### STUDY QUESTIONS
A: Return the portion of the article on ways to edit text that runs between "While refactoring my" and "same end result?", inclusive.
B: Carry the article on ways to edit text forward from the point where it stops.

*** SELECTED EXCERPT Section Begins ***

There’s More Than One Way to Edit Text

While refactoring my current project, I needed to edit some fixture files that were used to populate data in a couple of UI components. Before diving straight in, I looked at these files and wondered how many ways there were to edit them.

How many different techniques and tools are available to reach the same end result?

The Problem

As a point of reference, we’ll be editing a file called stateList.js, which contains an array of JavaScript objects that represent each of the 50 states, like so:

export const stateList = [
    name: "Alabama",
    code: "AL"
    name: "Alaska",
    code: "AK"
    name: "Arizona",
    code: "AZ"
    name: "Wyoming",
    code: "WY"

Each of the objects in this stateList array contains two properties: a name and a code. On my project, we no longer needed the code property for our UI component. Each of these objects would have been left with only the name property, which could be better represented by replacing the object with a primitive string. In the end, our stateList looked something like this:

export const stateList = [

My goal was simple. I wanted to discover a handful of different ways to edit the stateList.js file that were faster than making all of the necessary changes manually. Here are a few of the ways I found.

*** SELECTED EXCERPT Section Ends ***
*** STORED DATA Section Begins ***

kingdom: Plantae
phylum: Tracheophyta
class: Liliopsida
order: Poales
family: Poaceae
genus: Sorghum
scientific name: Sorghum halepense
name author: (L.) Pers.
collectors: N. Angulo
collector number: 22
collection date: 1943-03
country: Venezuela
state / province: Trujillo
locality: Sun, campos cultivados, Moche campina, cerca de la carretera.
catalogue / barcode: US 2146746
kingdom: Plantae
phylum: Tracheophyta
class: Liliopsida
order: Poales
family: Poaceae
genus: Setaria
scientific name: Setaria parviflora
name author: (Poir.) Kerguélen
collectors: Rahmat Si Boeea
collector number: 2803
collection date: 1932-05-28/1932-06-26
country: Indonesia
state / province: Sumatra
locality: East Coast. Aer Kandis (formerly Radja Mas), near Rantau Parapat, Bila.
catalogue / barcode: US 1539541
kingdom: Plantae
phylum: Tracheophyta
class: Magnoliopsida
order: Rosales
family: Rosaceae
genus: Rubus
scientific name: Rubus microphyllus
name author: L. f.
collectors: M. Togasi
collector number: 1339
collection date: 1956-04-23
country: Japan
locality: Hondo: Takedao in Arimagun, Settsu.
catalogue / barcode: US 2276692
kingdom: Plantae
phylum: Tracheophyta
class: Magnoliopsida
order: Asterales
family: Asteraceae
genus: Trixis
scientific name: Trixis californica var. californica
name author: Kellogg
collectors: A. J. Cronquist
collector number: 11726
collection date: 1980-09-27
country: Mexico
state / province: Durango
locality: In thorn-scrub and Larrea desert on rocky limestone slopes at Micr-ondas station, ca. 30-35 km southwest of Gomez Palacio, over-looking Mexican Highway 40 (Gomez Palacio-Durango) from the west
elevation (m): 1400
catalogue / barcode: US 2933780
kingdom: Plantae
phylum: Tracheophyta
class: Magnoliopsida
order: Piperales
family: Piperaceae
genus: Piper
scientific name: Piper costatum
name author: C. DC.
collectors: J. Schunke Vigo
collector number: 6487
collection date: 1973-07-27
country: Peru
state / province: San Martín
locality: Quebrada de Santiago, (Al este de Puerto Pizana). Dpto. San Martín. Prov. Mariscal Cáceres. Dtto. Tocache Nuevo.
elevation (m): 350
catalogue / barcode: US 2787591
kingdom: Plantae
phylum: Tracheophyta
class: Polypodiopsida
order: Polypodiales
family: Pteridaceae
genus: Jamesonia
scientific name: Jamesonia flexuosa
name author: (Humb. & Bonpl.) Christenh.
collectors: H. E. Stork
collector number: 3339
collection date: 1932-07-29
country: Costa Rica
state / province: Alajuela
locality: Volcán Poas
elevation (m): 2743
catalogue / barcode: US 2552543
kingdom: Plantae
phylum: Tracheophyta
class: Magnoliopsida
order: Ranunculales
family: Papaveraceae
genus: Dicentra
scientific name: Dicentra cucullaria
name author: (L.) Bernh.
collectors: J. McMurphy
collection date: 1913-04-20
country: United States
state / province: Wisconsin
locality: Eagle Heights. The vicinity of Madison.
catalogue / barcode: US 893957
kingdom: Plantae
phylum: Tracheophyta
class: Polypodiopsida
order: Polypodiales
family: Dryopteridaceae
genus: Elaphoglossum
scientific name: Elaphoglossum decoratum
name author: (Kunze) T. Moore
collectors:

*** STORED DATA Section Ends ***

### RESPONSE LIST
A:
While refactoring my current project, I needed to edit some fixture files that were used to populate data in a couple of UI components. Before diving straight in, I looked at these files and wondered how many ways there were to edit them.

How many different techniques and tools are available to reach the same end result?

B:
Multiple Cursors

If you’ve used any modern IDE or text editor recently, there’s a good chance it had support for multiple cursors. Multiple cursors are an excellent tool when you need to write the same sentence 10+ times but only feel like typing it once.

Editing a file in VS Code with multiple cursors.

In the case of our stateList example, I was able to select the opening bracket on Line 3 and create additional cursors for every opening bracket in the file. Once the multiple cursors were in place, I made the necessary changes to the first object in the array. The changes were applied to the other 49 simultaneously.

Here are some helpful keybindings if you want to try out multiple cursors in VS Code:

  • Alt+Click – Add cursor at line
  • Ctrl+D / ⌘+D – Add cursor at next occurrence of word
  • Ctrl+Alt+Up / ⌘+Alt+Up – Add cursor above
  • Ctrl+Alt+Down / ⌘+Alt+Down – Add cursor below
  • Ctrl+Shift+L / ⌘+Shift+L – Add cursor at all occurences of word

Find/Replace with Regular Expressions

It turns out that regular expressions are useful for more than form validation! If you haven’t become familiar with them already, I suggest you do so. They are incredibly powerful and can save you quite a bit of time if you know how to use them.

Replacing text with regular expressions in VS Code.

In the example above, I’ve used the following regular expression:

{\n.*name: (.*$)\n.*\n.*

This expression matches each of the individual objects in the stateList array and replaces each of them with $1–this is known as a capture group. A capture group is the part of the regular expression surrounded by parentheses.

In our case, we’re capturing the name of each state so we can replace the matched expression with the captured value.

If you’re interested in learning more about regular expressions, I would suggest taking a look at RegExr or Regex 101.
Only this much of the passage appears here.